◆ **RECORDS SHOWN**
-- Opening Marker --

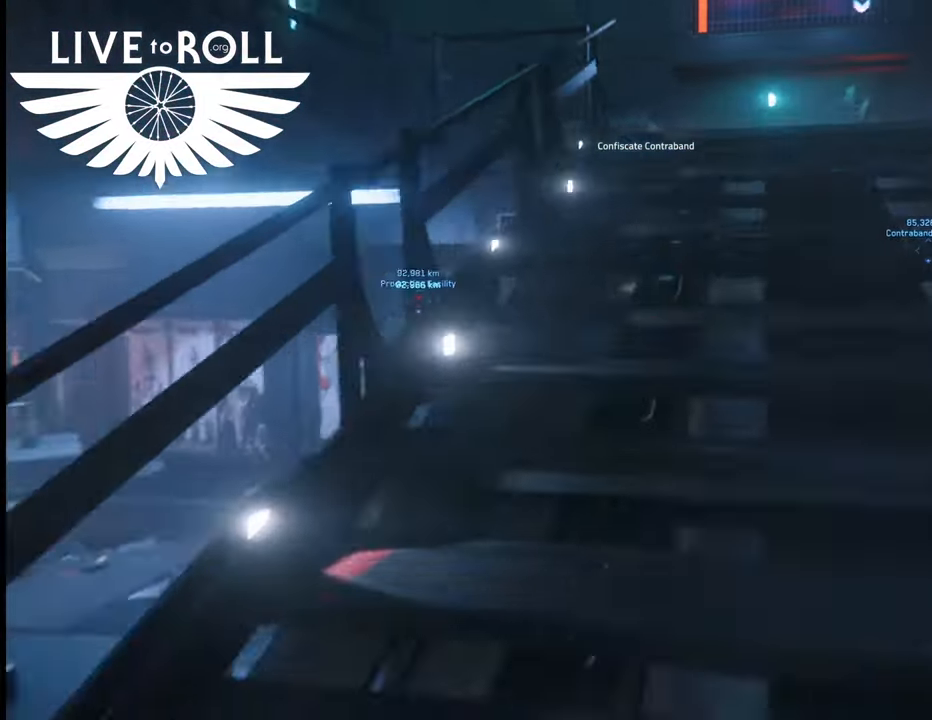
{"buttons": [], "left_stick": "up", "right_stick": "center", "events": [[133, "right_stick", "center"]]}
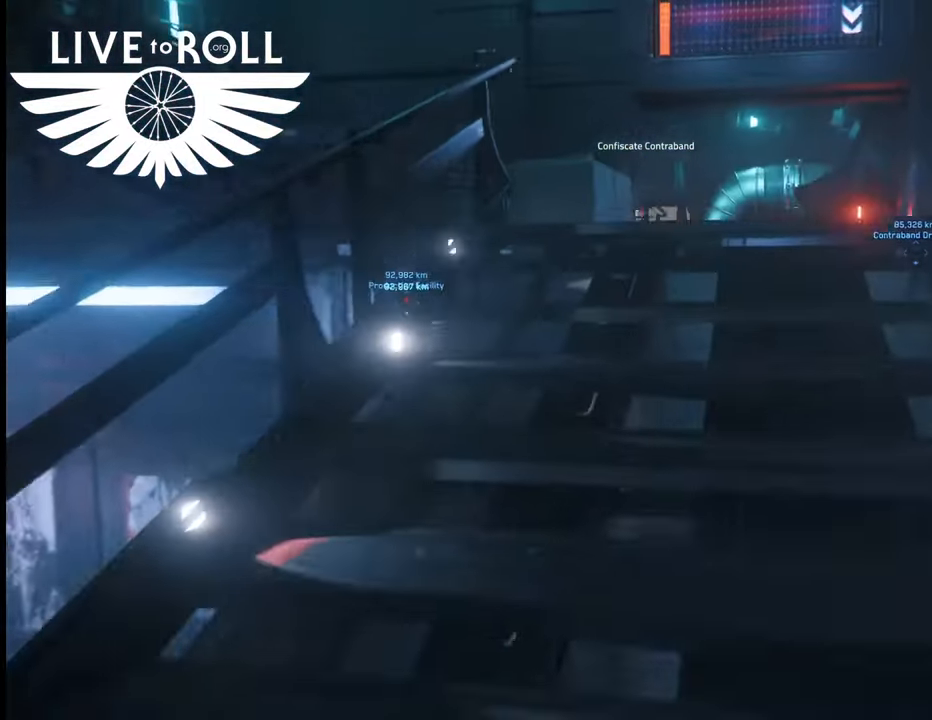
{"buttons": [], "left_stick": "up", "right_stick": "right", "events": [[67, "right_stick", "right"]]}
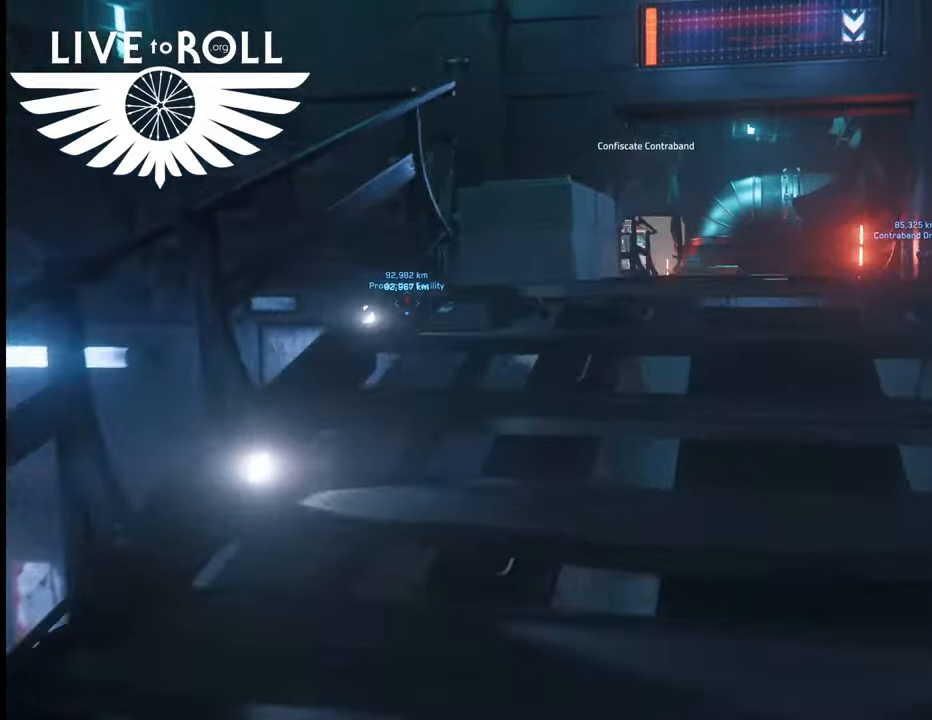
{"buttons": [], "left_stick": "up", "right_stick": "right", "events": []}
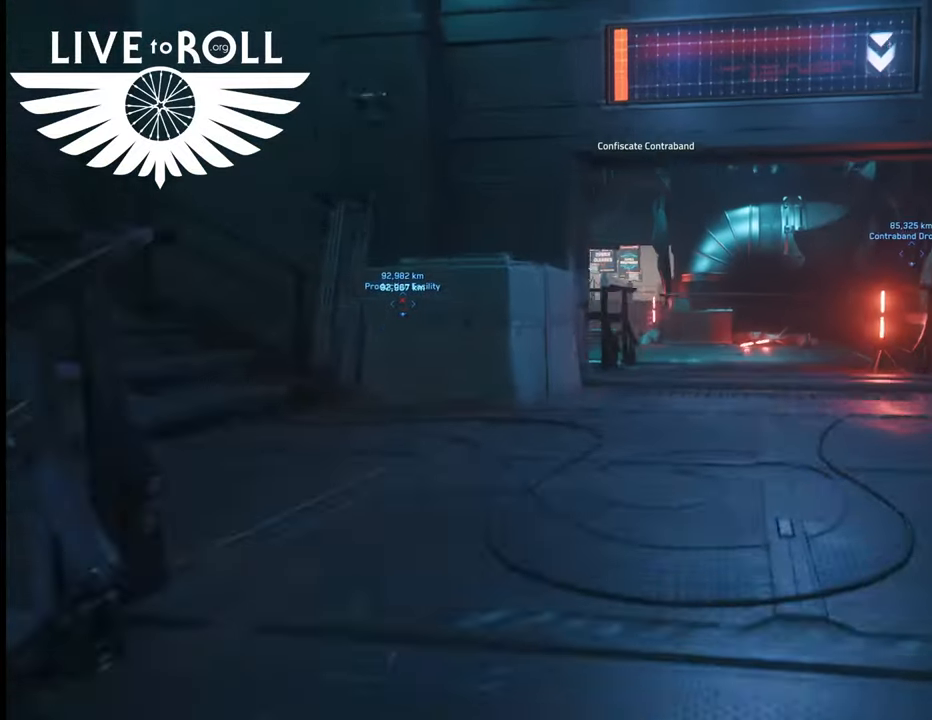
{"buttons": [], "left_stick": "up", "right_stick": "right", "events": []}
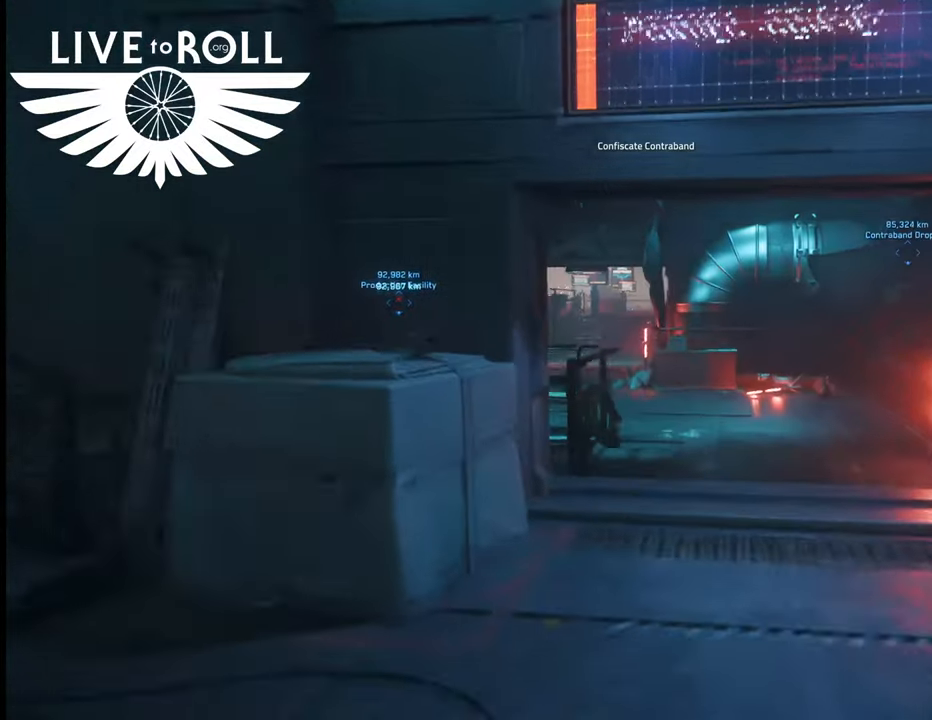
{"buttons": [], "left_stick": "up", "right_stick": "right", "events": []}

-- Closing Marker --

◆ **WHAT THE TASK REQUIRES**
Each line above must be repeated exactly in the answer, with pictures omitted.

◆ **EXERCISE SOLUTION**
{"buttons": [], "left_stick": "up", "right_stick": "center", "events": [[133, "right_stick", "center"]]}
{"buttons": [], "left_stick": "up", "right_stick": "right", "events": [[67, "right_stick", "right"]]}
{"buttons": [], "left_stick": "up", "right_stick": "right", "events": []}
{"buttons": [], "left_stick": "up", "right_stick": "right", "events": []}
{"buttons": [], "left_stick": "up", "right_stick": "right", "events": []}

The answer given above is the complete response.